I’ve been hesitant to post our family’s favorite chili recipe for quite awhile. Just like spaghetti, chili is a truly personal meal. What one family enjoys may be vastly different from what another family enjoy. In fact, I’d go as far as to say it’s a matter of individual taste for each person.

When I was growing up, my mom made a chili that was very mild and without beans. It was always good and I loved it then.

However, once I started cooking for my own family, I knew I wanted a chili with beans. And I wanted the taste to be a bit spicier.

So it’s taken me a few years to really get the recipe down, but now I think it’s at a place where our whole family loves it. We like our chili with an intense, well-developed flavor but not a burn-your-tongue level of spice. And we like more beans and less meat. Top with cheese, sour cream and some corn chips and we all dig in!

Family Favorite Chili Recipe

  • 1/2 lb. ground beef
  • 1 small onion, diced
  • 1/2 green pepper, diced
  • 1 15 oz. can tomato sauce
  • 1 15 oz. can crushed tomatoes
  • 1 1/2 c. cooked kidney beans (or 1 can)
  • 1 1/2 c. cooked garbanzo beans (or 1 can)
  • 2 T. chili powder*
  • 1 T. cumin*
  • 2 t. cocoa powder*
  • 2 t. garlic powder*
  • 1 t. salt*
  • 1/2 t. cayenne pepper*
  • 1/2 t. black pepper*
  • 1/2 t. allspice*
  • 1/4 t. crushed red pepper flakes*

1. Brown ground beef with onion and green pepper in a large sauce pan or stock pot. Drain.

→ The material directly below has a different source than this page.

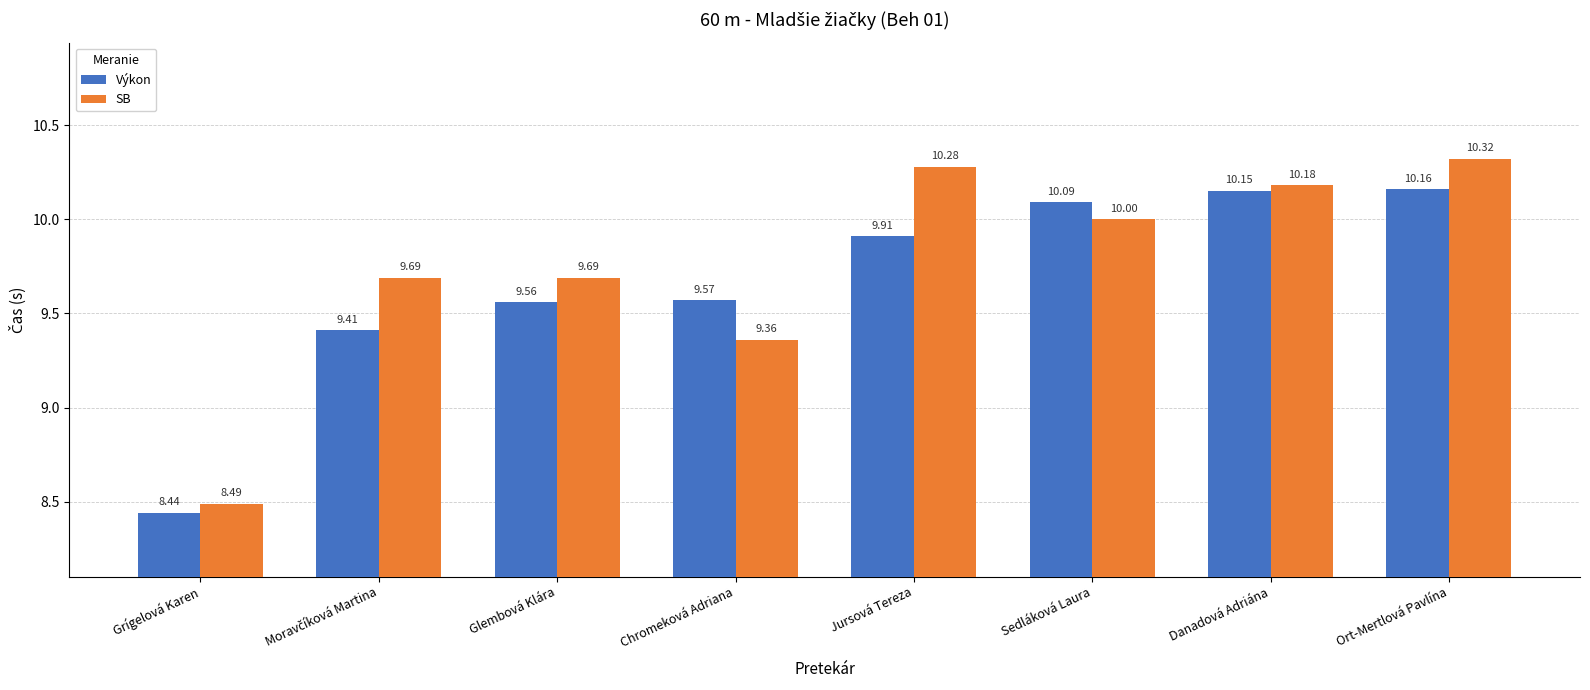

Does the chart contain any negative values?

No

2. Add all the remaining ingredients, bring to a slow boil, cover and reduce heat. Let simmer as long as desired, but at least 15 minutes. The longer it simmers the more the flavors will develop.

*NOTE – All spice measurements are an approximation as I just dump and stir. Adjust to taste as you go.

So, there you have, my favorite way to make chili. What’s yours? Do you like your chili with beans or without? Do you add any other veggies? Do you use cocoa powder? How do you top it?